> **APPLY WHAT YOU READ**:
**A.** Answer these questions from the text on the three-dimensional submarine solid block below. Mark each answer with the same numeral as its question.
(i) How many layers were used in the simulation?
(ii) How long was the simulated time?
(iii) For the case d = 120 mm, which gauge had no measured lab data?
**B.** In one to three sentences, explain why the text on the three-dimensional submarine solid block below says the surface bump was not a numerical artifact.
**C.** Rewrite the paragraph beginning "As in BP1" in the text on the three-dimensional submarine solid block below as a short list of its main facts.

> **EXTRACT TO READ**:
★ ★ ★
Three-dimensional submarine solid block
As in BP1, in this benchmark the same two items remain undetermined: initialization and stoping of the solid block. With respect to the described as "numerical artifact" in the questions after the presentation at the workshop, we have determined that this was not a numerical artifact, but the "shadow" of the moving block at surface. The appearance of this bump at surface can be avoided by stopping the solid block earlier and it appears when the block is moved as far as posible ("possible" from a physical point of view, or even "beyond", if doing it numerically). We have numerical experiments and animations of different strategies showing the described behavior. The two-dimensional domain [-1, 10] x [-1.8, 1.8] is discretized with Ax = Ay = 0.02 m and the number of layers was set up to 3. Similar results were observed using more layers. The simulated time was 4 s. We set the CFL = 0.9 and g = 9.81. Outflow boundary conditions are imposed at x = —1, x = 10 and wall boundary conditions at y = —1.8, y = 1.8. We present numerical results for two proposed cases (out the seven included in this data set) for d = 61 mm and d = 120 mm. Figure 4 shows the results for the first case, d = 61 mm, and Figure 5 depicts the results for the second case, d= 120 mm. In this second case measured lab data for gauge G3 were not available.
Figure 4. Comparison of data time series (red) and numerical (blue) at wave gauges (A) g1, (B) g2, (C) g3, and (D) g4 for the case d=61 mm.
Figure 5. Comparison of data time series (red) and numerical (blue) at wave gauges (A) g1, (B) g2, and (C) g4 for the case d=120 mm.
★ ★ ★
> **SUPPLIED RECORDS**:
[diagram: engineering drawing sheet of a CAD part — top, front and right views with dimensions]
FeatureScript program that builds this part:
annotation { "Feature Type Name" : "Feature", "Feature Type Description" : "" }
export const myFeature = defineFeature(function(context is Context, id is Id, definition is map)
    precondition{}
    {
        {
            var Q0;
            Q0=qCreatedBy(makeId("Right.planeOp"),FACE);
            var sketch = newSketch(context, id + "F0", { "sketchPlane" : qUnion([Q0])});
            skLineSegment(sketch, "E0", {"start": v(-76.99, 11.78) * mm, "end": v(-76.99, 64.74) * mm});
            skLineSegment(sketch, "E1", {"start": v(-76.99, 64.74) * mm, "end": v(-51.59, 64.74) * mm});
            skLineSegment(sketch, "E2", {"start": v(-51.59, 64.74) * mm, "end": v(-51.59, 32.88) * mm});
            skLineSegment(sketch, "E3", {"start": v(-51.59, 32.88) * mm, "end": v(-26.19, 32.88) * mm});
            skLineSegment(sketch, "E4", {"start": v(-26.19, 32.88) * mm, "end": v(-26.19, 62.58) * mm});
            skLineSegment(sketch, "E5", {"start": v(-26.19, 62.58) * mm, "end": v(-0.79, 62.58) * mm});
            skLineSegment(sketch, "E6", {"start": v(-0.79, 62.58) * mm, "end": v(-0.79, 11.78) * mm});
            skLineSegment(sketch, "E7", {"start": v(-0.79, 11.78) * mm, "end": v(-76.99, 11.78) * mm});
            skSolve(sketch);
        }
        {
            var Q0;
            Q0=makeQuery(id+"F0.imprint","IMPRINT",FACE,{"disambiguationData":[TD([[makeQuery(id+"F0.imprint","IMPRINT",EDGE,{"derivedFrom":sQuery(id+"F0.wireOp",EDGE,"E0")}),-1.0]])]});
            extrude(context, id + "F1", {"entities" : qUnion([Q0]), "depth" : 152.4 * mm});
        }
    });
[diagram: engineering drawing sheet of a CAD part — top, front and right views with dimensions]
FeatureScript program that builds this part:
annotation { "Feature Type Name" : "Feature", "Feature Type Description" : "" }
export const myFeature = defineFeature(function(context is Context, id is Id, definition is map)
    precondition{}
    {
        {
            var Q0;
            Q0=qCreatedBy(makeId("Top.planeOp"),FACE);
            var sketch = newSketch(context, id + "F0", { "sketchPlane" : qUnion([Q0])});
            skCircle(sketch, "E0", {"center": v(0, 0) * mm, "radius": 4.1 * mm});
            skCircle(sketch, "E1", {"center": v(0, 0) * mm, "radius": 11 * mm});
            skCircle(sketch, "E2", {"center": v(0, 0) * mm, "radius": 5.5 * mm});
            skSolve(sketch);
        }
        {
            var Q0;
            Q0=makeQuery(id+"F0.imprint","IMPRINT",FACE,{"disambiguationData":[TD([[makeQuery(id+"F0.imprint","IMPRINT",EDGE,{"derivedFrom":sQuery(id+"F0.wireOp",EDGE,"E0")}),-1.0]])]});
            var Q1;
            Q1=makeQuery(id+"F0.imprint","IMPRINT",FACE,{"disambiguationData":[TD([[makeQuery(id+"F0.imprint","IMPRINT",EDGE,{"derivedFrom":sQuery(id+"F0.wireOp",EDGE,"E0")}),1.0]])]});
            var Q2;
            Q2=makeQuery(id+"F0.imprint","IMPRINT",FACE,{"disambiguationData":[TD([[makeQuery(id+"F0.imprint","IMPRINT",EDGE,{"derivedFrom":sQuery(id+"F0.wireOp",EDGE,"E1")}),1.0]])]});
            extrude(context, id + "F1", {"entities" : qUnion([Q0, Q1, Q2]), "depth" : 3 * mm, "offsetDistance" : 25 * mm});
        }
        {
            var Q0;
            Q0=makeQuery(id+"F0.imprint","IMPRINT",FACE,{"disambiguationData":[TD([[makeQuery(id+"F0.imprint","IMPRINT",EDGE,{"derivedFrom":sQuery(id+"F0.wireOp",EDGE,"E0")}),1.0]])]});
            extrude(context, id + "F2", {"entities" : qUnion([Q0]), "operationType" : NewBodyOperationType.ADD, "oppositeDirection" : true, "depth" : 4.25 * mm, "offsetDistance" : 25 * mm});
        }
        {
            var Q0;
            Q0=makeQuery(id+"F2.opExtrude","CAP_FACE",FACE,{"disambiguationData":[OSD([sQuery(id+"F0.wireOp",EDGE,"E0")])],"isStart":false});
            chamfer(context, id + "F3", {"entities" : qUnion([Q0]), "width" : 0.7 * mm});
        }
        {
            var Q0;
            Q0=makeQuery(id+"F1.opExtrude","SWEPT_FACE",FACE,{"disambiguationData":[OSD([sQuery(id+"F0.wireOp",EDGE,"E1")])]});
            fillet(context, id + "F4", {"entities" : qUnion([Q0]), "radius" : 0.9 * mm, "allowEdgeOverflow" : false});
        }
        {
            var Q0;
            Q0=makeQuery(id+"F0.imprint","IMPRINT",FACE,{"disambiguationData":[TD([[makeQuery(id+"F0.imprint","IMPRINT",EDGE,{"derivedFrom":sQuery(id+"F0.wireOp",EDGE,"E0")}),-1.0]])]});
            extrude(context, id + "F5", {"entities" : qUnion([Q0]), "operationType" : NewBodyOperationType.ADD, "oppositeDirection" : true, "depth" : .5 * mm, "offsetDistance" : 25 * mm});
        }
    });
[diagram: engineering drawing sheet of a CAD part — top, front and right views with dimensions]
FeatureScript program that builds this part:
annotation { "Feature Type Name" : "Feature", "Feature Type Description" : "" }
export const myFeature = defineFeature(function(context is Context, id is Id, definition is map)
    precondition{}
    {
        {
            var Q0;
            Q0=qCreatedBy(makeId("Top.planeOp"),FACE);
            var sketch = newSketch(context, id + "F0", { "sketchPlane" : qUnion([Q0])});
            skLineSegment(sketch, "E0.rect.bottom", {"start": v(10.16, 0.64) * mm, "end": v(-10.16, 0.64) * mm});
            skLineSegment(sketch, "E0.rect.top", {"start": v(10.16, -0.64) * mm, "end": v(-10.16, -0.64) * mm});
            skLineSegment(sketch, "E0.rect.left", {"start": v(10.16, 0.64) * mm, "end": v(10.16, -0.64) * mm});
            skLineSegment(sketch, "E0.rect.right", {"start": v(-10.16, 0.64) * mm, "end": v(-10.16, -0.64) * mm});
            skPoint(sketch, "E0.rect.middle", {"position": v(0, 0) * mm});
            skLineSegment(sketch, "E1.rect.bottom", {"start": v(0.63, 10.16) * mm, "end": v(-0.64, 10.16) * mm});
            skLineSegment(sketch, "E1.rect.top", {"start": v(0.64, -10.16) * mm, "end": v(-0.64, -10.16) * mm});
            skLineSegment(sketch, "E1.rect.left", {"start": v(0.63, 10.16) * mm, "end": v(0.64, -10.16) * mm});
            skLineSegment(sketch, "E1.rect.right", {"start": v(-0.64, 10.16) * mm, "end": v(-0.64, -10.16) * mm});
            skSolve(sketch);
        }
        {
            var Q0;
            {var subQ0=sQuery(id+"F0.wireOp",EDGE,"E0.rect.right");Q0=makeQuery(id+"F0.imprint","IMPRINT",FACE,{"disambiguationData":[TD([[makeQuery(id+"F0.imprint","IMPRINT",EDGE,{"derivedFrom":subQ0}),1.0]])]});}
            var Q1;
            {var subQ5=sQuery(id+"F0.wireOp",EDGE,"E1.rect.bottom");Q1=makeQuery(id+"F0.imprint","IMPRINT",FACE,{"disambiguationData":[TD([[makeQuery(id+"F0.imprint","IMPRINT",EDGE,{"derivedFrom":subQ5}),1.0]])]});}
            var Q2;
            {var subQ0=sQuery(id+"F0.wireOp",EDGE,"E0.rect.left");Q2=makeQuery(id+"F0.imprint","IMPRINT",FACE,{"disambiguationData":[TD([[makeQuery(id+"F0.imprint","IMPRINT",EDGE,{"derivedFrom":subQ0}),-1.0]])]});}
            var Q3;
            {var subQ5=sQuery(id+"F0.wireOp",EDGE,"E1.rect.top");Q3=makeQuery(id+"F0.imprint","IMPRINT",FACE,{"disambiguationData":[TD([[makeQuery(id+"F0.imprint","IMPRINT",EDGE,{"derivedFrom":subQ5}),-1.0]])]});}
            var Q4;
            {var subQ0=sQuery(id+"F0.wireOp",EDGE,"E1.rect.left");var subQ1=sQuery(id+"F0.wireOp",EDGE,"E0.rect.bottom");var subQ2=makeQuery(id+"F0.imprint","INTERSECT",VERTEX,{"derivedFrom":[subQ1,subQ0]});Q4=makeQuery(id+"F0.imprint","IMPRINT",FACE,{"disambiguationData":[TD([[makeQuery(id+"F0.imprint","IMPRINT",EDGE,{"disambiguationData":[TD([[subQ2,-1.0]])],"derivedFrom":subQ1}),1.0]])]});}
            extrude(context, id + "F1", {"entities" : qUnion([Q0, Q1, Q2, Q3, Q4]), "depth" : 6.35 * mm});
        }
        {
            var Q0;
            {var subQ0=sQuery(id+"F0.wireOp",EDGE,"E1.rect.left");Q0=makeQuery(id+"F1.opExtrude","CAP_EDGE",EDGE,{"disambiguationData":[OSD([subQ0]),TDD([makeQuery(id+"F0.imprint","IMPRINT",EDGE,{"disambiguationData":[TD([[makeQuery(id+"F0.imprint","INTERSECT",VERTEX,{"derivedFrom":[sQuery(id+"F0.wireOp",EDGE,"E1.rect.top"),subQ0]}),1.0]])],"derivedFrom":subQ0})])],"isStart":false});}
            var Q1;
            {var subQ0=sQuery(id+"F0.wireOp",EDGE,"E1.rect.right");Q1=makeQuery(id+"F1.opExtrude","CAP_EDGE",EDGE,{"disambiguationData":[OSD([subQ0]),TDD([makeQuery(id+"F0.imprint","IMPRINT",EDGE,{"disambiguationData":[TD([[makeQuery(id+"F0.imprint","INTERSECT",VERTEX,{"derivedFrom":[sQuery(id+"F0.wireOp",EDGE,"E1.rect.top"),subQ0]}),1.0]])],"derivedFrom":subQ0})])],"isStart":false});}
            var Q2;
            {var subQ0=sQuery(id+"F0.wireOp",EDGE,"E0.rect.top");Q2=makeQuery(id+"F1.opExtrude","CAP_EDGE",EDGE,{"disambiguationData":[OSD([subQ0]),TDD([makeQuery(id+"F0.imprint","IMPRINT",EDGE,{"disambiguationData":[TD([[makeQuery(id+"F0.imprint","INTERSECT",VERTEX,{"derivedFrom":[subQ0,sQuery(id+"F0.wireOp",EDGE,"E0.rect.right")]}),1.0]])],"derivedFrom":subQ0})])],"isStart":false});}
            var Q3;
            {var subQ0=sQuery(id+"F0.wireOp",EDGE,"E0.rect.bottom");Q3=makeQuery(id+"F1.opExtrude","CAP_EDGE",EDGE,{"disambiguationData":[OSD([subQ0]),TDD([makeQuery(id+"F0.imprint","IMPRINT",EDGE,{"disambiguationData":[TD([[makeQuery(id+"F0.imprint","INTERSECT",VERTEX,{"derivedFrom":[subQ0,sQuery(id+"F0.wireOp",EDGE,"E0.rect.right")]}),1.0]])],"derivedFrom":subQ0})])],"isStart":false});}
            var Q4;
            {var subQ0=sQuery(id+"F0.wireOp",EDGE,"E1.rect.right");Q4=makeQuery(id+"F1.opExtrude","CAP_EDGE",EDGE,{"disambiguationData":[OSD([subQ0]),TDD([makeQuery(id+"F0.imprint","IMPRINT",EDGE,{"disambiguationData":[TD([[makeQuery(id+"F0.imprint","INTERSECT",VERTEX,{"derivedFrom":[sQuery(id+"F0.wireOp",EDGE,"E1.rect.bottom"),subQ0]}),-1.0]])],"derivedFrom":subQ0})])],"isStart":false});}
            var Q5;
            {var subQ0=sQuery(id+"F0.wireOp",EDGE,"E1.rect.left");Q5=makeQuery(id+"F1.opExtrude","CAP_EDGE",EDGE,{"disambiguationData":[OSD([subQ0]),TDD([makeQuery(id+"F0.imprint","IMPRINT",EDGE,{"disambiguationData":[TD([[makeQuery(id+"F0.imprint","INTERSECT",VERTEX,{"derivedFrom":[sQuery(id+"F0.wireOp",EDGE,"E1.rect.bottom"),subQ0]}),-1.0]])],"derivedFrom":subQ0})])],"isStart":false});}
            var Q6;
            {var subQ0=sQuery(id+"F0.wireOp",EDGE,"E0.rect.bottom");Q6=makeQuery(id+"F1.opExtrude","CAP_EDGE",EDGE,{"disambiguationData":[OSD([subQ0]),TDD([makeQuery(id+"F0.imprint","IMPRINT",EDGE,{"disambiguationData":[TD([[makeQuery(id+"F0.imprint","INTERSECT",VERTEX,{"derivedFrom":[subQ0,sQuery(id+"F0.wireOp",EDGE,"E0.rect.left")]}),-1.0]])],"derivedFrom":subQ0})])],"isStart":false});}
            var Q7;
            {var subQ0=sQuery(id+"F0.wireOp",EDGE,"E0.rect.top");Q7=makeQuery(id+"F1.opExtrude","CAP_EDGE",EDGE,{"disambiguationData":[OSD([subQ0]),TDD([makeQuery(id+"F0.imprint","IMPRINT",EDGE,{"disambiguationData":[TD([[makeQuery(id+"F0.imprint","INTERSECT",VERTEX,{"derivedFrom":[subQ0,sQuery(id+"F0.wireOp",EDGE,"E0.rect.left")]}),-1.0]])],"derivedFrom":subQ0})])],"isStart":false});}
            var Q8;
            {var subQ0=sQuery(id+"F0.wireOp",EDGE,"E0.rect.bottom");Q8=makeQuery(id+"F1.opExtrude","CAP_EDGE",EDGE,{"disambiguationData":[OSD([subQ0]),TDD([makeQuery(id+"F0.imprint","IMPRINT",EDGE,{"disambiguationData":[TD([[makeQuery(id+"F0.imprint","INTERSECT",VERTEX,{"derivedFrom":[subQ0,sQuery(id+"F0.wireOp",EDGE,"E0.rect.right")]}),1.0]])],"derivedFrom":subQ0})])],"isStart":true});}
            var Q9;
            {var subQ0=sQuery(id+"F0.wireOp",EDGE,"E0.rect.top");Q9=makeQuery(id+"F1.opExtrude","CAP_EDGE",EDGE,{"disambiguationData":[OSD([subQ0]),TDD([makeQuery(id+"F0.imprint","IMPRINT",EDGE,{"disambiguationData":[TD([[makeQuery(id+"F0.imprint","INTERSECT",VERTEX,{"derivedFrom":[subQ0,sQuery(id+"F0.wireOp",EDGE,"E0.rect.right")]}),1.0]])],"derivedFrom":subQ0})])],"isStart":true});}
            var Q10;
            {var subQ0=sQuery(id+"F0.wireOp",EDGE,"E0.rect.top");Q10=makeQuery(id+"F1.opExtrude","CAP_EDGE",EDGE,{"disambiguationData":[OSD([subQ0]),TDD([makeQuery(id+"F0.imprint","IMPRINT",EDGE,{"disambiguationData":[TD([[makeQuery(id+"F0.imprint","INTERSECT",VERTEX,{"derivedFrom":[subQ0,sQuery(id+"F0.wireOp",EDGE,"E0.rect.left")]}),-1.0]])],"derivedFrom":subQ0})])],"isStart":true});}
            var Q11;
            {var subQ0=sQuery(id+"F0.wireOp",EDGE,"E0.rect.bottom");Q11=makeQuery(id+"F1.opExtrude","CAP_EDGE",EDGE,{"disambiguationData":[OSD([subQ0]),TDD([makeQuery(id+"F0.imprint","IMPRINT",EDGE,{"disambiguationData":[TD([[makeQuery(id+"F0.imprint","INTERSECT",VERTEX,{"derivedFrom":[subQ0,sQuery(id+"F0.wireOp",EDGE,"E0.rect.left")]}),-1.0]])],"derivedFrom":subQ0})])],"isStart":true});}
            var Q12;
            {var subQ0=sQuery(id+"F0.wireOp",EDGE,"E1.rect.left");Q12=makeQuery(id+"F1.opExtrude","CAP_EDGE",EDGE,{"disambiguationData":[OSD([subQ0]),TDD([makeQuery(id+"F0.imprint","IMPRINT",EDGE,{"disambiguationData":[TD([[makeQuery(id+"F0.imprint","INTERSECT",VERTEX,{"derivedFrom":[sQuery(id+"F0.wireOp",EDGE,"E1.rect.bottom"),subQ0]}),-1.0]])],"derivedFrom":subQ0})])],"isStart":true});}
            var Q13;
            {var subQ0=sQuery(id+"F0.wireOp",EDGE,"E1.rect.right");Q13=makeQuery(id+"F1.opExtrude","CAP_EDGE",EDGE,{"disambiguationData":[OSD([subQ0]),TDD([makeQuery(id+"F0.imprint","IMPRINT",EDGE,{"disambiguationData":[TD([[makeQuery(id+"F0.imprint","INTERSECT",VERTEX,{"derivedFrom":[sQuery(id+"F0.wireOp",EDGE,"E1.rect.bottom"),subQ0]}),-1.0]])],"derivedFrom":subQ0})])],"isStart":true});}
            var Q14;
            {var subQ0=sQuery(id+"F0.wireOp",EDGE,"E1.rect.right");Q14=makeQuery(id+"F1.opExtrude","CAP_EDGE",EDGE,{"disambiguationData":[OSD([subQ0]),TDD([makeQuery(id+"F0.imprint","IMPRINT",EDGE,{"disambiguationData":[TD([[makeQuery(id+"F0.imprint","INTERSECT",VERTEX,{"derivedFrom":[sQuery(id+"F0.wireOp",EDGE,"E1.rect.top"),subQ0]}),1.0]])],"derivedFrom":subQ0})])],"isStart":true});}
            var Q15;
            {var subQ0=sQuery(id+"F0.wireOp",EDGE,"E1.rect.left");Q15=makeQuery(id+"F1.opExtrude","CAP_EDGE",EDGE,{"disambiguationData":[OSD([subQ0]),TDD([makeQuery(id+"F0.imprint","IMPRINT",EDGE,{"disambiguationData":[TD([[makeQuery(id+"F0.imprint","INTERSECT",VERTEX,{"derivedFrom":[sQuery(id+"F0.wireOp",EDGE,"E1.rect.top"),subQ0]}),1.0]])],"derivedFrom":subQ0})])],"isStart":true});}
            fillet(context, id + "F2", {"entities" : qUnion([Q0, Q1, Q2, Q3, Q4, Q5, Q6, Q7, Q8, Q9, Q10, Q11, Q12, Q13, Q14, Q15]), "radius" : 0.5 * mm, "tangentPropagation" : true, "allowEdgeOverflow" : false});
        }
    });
★ ★ ★
> **EXERCISE RESULTS**:
**A.**
(i) 3 layers.
(ii) 4 s.
(iii) Gauge G3.

**B.** The bump is the "shadow" of the moving block at the surface, not a numerical artifact. It appears when the block is moved as far as possible and can be avoided by stopping the block earlier. Numerical experiments and animations of different strategies show this behavior.

**C.**
- As in BP1, the initialization and stopping of the solid block remain undetermined.
- The surface bump called a "numerical artifact" at the workshop is the "shadow" of the moving block at the surface. It appears when the block is moved as far as possible and can be avoided by stopping it earlier.
- Domain: [-1, 10] x [-1.8, 1.8], grid spacing 0.02 m, 3 layers. More layers gave similar results.
- Simulated time 4 s, CFL = 0.9, g = 9.81.
- Outflow boundaries at x = -1 and x = 10, wall boundaries at y = -1.8 and y = 1.8.
- Results are given for two of the seven cases: d = 61 mm (Figure 4) and d = 120 mm (Figure 5).
- For d = 120 mm, measured lab data for gauge G3 were not available.